- _EXCERPT TO READ_:

☆ ☆ ☆ ☆

This publication summarizes the presentations of the 2-d workshop. The overall organization of the workshop is duplicated here.

The Regulatory Framework of Medical Foods

TM, Founder and President of Spectrum Nutrition, LLC, began the workshop with a brief history of the regulatory framework of medical foods. He noted that an understanding of this history is helpful because much of the regulatory framework has not changed. Some of the key dates outlined by Dr Morck as summarized in an Advance Notice of Proposed Rulemaking (ANPRM) from the FDA are as follows (1):

Before 1972, medical foods were regulated as drugs by the FDA. One of the first products regulated as such was Lofenalac (Mead Johnson), which was used in the dietary management of patients with phenylketonuria (PKU), an inborn error of metabolism.

In late 1972, Lofenalac was moved to the category of foods for special dietary use (FSDUs). As applied to food, special dietary use was defined to mean uses supplying particular dietary needs that exist by reason of age or uses supplementing or fortifying the ordinary or usual diet. This topic is addressed in more detail in the section “Differentiating Medical Foods and Foods for Special Dietary Uses.”

In 1988, the Orphan Drug Act was amended and created a statutory definition of medical food [21 USC 360ee(b)(3)] as shown in Box A.

BOX A

A medical food is “a food which is formulated to be consumed or administered enterally under the supervision of a physicianand which is intended for the specific dietary management of a disease or condition for which distinctive nutritional requirements, based on recognized scientific principles, are established by medical evaluation.” As defined in section 5(b)(3) of the Orphan Drug Act. 21 USC 360ee(b)(3) (emphasis added).

As highlighted in Box A, key points are that the medical food is administered enterally, under the supervision of a physician, and for the dietary management of a disease or condition, for which distinctive nutritional requirements are established by medical evaluation.

In 1990, the Nutritional Labeling and Education Act (NLEA) exempted medical foods from the nutrition labeling requirements applicable to most other foods.

In 1993, the final NLEA rule enumerated regulatory criteria that medical foods should meet for exemption from the nutritional labeling requirements of 21 CFR 101.9 (Box B) that further created a regulatory definition of medical foods.

☆ ☆ ☆ ☆

- _LISTED RECORDS_:
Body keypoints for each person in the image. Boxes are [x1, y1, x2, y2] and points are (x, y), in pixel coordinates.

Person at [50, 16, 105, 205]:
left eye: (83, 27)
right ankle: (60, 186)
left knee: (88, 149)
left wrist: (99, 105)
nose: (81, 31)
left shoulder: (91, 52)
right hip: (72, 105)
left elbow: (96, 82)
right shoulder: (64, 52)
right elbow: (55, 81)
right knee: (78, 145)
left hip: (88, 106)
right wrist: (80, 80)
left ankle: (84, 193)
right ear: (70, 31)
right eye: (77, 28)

☆ ☆ ☆ ☆

- _ABOUT THIS TASK_: Reproduce, word for word, the stretch of the medical foods workshop summary from "A medical food" through "360ee(b)(3) (emphasis added).".

- _WRITTEN ANSWER_:
A medical food is “a food which is formulated to be consumed or administered enterally under the supervision of a physicianand which is intended for the specific dietary management of a disease or condition for which distinctive nutritional requirements, based on recognized scientific principles, are established by medical evaluation.” As defined in section 5(b)(3) of the Orphan Drug Act. 21 USC 360ee(b)(3) (emphasis added).